Alternatively, of course, you could just be a street alcoholic.

AGE 39
What Amigo Thinks You're Doing:
LOOKING AT PROPERTY TO LET
What You're Really Doing:
By now you do actually have some children, and they provide a sense of comfort for you. For the mothers, a yearning for total and unconditional love has been achieved. For the fathers, a final project that some sense of pride can be eked from. There's a light at the end of that tunnel, though. There's a sense of freedom that comes with a lack of expectation.
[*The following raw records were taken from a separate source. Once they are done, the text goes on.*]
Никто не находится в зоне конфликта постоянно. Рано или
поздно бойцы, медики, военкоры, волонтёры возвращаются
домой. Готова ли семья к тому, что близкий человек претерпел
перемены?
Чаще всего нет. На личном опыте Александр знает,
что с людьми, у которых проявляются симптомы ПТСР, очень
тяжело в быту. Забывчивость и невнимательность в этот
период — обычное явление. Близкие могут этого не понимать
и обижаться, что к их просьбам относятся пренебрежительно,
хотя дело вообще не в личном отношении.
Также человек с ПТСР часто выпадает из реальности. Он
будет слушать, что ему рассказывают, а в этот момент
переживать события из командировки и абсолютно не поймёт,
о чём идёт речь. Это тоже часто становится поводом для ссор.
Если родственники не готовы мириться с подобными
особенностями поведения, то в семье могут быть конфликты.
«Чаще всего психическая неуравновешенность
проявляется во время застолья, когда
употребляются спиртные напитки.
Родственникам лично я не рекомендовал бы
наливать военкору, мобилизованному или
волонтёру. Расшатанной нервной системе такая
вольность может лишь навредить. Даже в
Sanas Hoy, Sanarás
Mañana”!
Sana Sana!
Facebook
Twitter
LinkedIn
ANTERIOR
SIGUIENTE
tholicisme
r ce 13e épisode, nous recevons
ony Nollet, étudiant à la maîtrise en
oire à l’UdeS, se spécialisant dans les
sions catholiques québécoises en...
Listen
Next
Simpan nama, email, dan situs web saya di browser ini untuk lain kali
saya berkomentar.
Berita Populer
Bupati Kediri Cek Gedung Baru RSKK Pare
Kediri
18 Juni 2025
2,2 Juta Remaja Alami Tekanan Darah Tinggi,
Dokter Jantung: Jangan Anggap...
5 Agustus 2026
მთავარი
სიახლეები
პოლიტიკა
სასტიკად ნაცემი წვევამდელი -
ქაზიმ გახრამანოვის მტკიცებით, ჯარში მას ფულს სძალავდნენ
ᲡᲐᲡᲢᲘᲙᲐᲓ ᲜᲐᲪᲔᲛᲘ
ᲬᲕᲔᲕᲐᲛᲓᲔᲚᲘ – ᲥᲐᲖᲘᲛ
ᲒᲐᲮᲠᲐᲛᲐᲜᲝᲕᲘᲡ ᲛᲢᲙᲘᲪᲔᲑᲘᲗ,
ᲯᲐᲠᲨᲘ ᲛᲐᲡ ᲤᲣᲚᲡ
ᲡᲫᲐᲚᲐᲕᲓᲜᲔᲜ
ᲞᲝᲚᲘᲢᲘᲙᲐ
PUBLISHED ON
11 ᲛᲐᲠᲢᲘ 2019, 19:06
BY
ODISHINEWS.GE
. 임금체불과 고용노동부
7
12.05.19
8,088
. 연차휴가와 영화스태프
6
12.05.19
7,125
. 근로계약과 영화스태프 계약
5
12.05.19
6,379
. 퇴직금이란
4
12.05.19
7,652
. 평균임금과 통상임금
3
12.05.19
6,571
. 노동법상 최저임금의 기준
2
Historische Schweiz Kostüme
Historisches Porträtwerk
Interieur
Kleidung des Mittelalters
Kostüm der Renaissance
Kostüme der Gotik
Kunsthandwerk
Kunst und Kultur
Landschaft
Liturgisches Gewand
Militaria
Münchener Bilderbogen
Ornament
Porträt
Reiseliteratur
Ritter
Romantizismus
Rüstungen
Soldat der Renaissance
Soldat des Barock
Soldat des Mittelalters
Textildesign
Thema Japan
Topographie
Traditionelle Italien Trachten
All you have to do is make sure your children are all right and don't go a bit "We Need To Talk About Kevin." You sit in your small garden and watch your sprogs on the trampoline, a gin and tonic—plastic cup—in hand, and you finally allow a smile to creep across your face.

(Amigo hasn't got a guideline for the ages of 40-59, but to be honest, if you haven't worked it out by now you're in a lot of trouble.)

AGE 60
What Amigo Thinks You're Doing:
RETIRING
What You're Really Doing:
Now you see your own children experiencing the discontent of a western lifestyle and it pleases you to know that you have a kindred spirit in them. If only they were around when you were their age, you'd be the best of friends. Being 60 is great, you can have creepy Facebook profile pictures and people think it's totally normal. A photo of a bizarre old-timey marionette from a postwar kid's show, or a weird selfie taken from under the chin, unsmiling, like the sepia photos of American frontiersmen. Maybe you're a cool 60-year-old; being cool in the post office, being cool in the Barnes & Noble, being cool in the Starbucks. Kindly, glassy eyed, sweet. Now is your time to shine, grab it with both hands before your arteries pack in and your feet stop working.